**The input:**
•••

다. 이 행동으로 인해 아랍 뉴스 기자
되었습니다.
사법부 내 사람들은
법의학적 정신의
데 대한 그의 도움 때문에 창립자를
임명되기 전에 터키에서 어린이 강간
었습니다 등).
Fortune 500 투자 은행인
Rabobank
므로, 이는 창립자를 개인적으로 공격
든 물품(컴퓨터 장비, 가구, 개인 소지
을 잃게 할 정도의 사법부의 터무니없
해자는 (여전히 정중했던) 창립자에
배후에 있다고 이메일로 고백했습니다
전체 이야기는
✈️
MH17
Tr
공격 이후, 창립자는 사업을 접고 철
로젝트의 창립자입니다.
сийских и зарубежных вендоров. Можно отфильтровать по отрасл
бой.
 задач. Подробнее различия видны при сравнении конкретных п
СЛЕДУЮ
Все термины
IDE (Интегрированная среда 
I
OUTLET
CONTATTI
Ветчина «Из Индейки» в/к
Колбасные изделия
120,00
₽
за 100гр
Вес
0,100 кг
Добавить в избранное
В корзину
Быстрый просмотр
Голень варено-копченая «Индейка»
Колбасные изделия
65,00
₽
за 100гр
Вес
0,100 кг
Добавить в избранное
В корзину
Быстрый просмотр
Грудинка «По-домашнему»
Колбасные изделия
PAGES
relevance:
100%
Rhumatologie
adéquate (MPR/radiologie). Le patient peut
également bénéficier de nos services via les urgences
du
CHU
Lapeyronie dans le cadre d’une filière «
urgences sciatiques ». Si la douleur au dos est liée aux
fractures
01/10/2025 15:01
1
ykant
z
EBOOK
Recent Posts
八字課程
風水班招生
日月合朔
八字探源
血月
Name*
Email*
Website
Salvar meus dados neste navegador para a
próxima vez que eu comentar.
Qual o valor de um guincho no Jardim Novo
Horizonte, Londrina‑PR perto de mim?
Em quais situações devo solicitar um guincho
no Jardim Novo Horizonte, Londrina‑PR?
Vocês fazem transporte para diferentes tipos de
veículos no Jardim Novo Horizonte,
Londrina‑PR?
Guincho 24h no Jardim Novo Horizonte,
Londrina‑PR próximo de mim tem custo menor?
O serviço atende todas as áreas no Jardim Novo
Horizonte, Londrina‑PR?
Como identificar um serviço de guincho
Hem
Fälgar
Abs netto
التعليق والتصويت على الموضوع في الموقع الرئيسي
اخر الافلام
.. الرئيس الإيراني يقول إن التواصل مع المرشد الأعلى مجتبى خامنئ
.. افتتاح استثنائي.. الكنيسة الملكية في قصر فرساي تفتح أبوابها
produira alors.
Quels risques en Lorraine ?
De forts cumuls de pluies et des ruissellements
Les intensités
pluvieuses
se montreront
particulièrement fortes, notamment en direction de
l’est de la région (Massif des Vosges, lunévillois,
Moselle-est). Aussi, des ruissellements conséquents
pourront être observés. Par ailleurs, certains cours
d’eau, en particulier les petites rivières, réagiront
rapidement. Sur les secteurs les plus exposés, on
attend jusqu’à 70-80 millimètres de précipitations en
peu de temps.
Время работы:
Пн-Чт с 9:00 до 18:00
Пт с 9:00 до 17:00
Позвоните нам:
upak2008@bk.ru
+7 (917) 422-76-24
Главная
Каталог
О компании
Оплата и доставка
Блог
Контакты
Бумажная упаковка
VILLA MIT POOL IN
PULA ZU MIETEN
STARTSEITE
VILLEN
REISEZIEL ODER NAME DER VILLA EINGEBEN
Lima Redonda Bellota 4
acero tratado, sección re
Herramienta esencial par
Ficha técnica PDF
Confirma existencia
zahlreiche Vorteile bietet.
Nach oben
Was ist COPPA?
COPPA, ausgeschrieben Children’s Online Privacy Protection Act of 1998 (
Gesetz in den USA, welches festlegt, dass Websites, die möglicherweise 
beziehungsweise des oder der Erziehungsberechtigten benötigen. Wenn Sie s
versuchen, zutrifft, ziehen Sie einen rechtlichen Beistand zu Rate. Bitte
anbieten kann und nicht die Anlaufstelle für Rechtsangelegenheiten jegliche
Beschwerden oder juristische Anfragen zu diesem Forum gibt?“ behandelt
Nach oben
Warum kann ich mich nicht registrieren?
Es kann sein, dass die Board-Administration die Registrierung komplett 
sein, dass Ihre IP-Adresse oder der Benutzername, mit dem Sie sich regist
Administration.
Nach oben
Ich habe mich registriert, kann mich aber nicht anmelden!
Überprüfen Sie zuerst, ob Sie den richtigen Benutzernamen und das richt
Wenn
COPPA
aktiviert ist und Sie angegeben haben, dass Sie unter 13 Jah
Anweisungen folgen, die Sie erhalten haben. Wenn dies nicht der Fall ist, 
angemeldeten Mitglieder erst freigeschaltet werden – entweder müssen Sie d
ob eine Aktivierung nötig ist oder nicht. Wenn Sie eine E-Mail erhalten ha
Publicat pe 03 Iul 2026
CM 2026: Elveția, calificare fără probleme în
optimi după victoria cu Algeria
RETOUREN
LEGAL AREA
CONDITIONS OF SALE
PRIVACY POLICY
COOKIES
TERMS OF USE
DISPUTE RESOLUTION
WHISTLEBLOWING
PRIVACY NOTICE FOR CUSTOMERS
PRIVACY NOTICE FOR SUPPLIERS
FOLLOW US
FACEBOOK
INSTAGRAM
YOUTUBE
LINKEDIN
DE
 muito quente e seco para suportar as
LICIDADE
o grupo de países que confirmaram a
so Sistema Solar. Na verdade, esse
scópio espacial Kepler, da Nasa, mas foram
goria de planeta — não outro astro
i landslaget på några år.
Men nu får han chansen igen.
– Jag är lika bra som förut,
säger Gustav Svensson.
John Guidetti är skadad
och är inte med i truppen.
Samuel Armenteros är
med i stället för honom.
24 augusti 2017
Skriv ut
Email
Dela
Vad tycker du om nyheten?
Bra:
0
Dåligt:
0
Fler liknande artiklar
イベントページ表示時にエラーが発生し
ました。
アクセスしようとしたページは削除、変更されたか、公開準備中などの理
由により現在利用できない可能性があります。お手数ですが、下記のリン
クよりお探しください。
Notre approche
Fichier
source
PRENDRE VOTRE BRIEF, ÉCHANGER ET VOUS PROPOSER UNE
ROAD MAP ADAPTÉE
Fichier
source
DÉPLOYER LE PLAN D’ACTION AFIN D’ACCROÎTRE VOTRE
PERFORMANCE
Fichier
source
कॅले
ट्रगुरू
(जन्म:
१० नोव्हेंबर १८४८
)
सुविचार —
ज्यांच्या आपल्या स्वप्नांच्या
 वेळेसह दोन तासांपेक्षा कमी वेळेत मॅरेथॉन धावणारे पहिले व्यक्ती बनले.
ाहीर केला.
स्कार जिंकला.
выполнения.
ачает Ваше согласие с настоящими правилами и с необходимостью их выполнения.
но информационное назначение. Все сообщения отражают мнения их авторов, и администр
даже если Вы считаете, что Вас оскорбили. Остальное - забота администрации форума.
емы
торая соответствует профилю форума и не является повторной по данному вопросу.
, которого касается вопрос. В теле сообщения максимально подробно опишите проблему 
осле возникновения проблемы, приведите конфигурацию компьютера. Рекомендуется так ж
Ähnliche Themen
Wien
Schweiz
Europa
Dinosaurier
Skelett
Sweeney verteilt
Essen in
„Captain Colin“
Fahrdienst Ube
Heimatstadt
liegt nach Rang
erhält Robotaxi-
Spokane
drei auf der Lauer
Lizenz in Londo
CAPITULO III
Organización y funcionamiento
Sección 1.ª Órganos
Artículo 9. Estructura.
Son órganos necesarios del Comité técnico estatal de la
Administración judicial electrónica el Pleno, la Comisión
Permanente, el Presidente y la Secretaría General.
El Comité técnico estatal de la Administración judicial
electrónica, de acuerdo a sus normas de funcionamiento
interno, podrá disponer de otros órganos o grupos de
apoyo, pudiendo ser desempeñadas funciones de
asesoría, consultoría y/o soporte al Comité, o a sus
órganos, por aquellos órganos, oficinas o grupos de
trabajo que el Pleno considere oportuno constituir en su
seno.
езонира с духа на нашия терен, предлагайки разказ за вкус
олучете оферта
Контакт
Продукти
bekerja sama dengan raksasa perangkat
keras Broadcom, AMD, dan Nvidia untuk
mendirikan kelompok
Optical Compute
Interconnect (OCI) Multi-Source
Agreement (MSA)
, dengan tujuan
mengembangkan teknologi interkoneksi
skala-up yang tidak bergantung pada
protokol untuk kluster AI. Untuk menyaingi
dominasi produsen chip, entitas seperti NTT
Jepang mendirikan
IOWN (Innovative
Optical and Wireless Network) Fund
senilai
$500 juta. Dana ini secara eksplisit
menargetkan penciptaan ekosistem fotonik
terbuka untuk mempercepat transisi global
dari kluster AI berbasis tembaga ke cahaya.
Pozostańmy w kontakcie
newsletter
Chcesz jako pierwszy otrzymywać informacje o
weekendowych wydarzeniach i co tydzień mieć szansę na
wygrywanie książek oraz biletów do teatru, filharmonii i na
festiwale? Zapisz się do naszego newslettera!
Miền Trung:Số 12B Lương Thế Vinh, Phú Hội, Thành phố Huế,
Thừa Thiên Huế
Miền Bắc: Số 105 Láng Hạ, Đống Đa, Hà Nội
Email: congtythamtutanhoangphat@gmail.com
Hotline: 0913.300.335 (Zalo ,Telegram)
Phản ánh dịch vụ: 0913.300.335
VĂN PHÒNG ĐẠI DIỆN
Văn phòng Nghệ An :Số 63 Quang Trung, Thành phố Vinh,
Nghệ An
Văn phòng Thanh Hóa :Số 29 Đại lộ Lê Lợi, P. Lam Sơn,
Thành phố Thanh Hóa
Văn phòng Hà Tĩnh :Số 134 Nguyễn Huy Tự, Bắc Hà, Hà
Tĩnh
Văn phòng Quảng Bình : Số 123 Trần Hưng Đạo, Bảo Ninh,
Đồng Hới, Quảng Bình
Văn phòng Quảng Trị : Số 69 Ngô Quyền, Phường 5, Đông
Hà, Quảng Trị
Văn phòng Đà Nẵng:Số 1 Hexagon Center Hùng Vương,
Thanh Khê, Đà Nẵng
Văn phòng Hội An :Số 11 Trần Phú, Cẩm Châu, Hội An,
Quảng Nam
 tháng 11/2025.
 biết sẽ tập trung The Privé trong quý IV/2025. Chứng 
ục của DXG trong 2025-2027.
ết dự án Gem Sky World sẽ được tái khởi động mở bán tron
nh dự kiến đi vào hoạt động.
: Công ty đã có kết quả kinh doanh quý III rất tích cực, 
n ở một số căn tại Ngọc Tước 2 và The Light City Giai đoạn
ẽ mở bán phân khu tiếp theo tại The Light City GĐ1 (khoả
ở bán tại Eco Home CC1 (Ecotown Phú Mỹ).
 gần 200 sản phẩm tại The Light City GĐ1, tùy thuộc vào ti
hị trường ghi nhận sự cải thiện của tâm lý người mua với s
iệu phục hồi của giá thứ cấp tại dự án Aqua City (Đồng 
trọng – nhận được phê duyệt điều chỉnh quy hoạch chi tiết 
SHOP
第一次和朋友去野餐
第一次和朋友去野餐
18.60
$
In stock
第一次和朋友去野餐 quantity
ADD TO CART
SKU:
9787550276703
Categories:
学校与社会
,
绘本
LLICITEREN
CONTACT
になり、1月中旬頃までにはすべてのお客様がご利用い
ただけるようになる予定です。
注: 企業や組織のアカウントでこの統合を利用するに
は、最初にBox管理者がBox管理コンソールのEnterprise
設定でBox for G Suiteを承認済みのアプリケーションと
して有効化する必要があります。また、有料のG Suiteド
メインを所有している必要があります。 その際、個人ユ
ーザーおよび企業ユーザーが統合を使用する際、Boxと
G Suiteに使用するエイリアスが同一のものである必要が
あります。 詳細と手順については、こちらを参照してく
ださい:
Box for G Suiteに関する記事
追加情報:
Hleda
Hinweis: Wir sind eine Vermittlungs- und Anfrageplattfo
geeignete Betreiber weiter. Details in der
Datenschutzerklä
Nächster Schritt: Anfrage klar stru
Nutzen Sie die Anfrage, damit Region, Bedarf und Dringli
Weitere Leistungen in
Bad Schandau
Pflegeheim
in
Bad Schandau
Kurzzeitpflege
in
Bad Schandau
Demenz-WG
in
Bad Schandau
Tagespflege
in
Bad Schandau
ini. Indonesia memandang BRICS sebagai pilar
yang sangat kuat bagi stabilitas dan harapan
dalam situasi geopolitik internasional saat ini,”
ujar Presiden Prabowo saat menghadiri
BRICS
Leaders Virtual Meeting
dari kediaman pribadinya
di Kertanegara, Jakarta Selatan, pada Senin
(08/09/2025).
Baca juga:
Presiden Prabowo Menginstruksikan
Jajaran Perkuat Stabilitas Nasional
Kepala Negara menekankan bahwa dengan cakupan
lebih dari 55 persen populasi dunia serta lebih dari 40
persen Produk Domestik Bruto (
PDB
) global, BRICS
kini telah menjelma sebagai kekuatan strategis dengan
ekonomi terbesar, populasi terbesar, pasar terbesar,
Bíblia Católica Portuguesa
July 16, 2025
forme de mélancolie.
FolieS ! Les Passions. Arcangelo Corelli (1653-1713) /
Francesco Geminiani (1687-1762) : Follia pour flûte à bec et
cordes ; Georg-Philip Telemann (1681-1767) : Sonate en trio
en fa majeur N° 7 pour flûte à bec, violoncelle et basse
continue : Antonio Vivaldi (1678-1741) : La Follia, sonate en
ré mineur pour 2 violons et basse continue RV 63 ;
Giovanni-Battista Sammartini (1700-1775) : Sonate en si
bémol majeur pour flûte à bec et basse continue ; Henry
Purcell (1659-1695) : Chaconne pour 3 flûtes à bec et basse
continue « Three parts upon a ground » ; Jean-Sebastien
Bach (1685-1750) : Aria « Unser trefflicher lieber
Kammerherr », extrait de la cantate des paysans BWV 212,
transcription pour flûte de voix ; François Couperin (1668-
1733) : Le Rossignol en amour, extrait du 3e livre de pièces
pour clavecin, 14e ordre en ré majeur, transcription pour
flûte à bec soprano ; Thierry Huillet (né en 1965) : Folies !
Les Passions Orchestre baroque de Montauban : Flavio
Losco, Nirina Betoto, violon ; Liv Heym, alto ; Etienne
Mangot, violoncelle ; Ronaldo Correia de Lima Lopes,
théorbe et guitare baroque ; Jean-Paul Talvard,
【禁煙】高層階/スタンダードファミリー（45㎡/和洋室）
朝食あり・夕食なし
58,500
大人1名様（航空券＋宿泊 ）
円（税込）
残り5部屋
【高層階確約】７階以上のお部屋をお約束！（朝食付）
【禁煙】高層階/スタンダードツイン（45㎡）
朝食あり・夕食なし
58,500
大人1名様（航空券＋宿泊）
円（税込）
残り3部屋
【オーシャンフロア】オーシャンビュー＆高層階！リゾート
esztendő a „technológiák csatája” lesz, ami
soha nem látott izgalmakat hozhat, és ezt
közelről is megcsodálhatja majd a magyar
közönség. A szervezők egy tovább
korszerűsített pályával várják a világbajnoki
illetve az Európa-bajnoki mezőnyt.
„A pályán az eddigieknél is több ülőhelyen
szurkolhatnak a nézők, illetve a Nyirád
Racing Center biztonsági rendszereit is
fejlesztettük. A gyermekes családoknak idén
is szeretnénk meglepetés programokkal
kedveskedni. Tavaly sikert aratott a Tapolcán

•••

**The task:** Transcribe each line of the data above, unaltered, from the one where "ujar Presiden Prabowo saat menghadiri" appears to the one where "kini telah menjelma" appears, inclusive of both.

**Result for this exercise:**
ujar Presiden Prabowo saat menghadiri
BRICS
Leaders Virtual Meeting
dari kediaman pribadinya
di Kertanegara, Jakarta Selatan, pada Senin
(08/09/2025).
Baca juga:
Presiden Prabowo Menginstruksikan
Jajaran Perkuat Stabilitas Nasional
Kepala Negara menekankan bahwa dengan cakupan
lebih dari 55 persen populasi dunia serta lebih dari 40
persen Produk Domestik Bruto (
PDB
) global, BRICS
kini telah menjelma sebagai kekuatan strategis dengan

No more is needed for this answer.